- What needs to be done -
State how many lines below hold the word "Наша". Give that number and no other text.

- Records provided -
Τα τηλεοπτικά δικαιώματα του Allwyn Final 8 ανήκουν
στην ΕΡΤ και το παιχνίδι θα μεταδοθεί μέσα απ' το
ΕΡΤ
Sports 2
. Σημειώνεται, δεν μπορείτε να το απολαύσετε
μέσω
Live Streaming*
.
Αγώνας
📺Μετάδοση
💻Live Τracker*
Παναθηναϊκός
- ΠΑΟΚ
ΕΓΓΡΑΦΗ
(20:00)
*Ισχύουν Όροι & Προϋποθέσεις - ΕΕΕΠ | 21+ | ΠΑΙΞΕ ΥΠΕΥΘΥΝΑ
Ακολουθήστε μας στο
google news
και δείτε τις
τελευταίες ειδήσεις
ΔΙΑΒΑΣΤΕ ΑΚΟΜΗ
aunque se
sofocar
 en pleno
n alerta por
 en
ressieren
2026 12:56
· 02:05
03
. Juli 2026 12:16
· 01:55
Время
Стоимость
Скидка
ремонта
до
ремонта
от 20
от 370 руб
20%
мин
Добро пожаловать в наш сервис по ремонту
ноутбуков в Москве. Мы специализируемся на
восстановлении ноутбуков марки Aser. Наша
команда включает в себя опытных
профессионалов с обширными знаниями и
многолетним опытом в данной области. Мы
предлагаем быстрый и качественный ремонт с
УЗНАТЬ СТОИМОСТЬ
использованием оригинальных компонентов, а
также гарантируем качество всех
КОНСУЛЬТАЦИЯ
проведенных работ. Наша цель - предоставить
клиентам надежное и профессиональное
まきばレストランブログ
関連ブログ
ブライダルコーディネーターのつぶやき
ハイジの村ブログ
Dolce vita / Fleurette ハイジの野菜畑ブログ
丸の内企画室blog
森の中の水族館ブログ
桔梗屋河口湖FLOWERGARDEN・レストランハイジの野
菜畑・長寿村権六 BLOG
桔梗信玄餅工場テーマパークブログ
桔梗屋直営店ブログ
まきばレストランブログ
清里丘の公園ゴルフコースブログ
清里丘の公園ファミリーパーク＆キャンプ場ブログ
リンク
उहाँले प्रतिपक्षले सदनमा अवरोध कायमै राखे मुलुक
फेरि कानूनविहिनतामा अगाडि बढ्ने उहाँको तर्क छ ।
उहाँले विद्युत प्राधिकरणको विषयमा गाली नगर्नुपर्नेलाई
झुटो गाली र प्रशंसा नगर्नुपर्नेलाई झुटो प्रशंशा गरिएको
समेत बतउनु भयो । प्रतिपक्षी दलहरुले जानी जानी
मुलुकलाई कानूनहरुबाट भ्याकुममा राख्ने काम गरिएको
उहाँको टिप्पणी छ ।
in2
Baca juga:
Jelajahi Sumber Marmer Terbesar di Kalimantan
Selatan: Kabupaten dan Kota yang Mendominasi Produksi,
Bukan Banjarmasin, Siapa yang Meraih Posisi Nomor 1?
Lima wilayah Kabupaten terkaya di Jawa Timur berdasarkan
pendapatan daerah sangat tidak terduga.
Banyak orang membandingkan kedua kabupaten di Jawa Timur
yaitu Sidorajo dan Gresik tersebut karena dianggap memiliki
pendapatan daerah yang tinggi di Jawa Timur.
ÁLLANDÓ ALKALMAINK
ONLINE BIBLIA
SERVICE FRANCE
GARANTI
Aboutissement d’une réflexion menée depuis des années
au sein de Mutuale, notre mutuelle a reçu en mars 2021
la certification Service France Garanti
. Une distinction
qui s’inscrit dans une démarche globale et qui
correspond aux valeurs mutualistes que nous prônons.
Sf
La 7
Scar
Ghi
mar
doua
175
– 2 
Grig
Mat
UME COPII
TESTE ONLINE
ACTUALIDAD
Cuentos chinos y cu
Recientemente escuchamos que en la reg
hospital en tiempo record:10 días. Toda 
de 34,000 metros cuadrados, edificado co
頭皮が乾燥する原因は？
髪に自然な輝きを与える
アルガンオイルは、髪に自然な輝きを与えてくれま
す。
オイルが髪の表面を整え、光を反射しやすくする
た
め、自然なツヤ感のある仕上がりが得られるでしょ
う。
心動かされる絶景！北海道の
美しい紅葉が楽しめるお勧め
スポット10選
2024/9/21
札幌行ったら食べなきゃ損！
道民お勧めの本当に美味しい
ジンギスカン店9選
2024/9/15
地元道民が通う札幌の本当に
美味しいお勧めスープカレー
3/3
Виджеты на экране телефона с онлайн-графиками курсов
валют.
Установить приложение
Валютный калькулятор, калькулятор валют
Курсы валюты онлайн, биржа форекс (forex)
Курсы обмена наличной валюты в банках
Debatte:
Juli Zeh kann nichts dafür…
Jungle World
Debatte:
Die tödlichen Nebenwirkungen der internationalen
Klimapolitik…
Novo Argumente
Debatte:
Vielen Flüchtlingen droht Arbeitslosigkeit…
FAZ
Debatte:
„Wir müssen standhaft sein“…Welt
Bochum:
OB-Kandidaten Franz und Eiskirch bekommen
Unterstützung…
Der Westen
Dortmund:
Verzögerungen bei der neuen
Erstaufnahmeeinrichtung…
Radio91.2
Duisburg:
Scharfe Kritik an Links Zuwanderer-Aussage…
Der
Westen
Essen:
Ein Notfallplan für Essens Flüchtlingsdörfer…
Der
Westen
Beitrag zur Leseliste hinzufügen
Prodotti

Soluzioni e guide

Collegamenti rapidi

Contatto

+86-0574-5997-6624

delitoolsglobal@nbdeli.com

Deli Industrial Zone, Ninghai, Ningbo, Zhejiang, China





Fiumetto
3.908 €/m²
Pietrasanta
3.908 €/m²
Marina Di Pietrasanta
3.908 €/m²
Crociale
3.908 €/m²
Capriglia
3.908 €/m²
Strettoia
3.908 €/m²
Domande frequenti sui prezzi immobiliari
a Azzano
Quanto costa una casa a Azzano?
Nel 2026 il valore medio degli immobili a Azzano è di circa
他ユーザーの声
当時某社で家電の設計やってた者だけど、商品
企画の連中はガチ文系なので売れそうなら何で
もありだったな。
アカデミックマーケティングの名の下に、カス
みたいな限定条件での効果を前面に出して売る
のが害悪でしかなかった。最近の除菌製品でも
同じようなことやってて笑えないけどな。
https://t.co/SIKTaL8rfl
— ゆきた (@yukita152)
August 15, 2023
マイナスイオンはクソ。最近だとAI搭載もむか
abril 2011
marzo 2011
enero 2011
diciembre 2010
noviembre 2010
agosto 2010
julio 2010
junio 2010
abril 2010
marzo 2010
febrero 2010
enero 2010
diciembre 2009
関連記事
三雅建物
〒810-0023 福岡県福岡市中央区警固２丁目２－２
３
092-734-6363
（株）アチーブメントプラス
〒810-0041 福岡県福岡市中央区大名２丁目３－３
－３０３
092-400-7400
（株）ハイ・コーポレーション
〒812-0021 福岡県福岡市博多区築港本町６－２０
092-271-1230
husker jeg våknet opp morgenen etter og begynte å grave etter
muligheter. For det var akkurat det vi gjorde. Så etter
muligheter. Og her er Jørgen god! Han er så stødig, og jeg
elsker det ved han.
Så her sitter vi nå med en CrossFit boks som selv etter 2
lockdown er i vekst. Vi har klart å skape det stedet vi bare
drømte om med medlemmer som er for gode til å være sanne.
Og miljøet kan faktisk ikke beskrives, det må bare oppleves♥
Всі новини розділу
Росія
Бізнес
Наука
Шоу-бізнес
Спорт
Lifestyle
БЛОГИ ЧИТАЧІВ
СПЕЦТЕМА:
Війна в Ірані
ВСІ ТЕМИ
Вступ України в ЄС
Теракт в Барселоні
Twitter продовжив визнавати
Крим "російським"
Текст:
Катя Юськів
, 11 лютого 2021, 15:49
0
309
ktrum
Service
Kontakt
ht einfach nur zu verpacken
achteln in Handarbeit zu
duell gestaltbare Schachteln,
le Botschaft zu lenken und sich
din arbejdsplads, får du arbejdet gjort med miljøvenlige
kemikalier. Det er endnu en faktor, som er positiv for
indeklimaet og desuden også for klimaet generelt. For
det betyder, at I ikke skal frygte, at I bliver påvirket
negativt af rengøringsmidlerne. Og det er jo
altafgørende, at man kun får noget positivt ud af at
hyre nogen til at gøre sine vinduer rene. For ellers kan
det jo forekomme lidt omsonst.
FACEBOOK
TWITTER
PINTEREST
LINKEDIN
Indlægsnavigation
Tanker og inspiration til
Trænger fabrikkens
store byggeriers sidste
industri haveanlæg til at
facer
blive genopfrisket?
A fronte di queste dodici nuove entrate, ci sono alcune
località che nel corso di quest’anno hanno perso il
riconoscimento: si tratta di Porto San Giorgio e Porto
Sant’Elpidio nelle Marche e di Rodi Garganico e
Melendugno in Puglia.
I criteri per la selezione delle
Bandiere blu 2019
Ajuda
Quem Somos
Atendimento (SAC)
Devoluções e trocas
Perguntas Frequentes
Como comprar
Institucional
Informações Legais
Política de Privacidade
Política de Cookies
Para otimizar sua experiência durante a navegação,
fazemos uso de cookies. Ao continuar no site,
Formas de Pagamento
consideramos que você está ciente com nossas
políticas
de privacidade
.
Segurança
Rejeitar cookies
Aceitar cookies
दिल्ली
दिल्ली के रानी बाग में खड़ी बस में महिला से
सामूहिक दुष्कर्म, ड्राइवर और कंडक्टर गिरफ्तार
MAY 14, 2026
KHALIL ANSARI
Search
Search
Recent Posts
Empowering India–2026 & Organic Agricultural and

- Exercise output -
2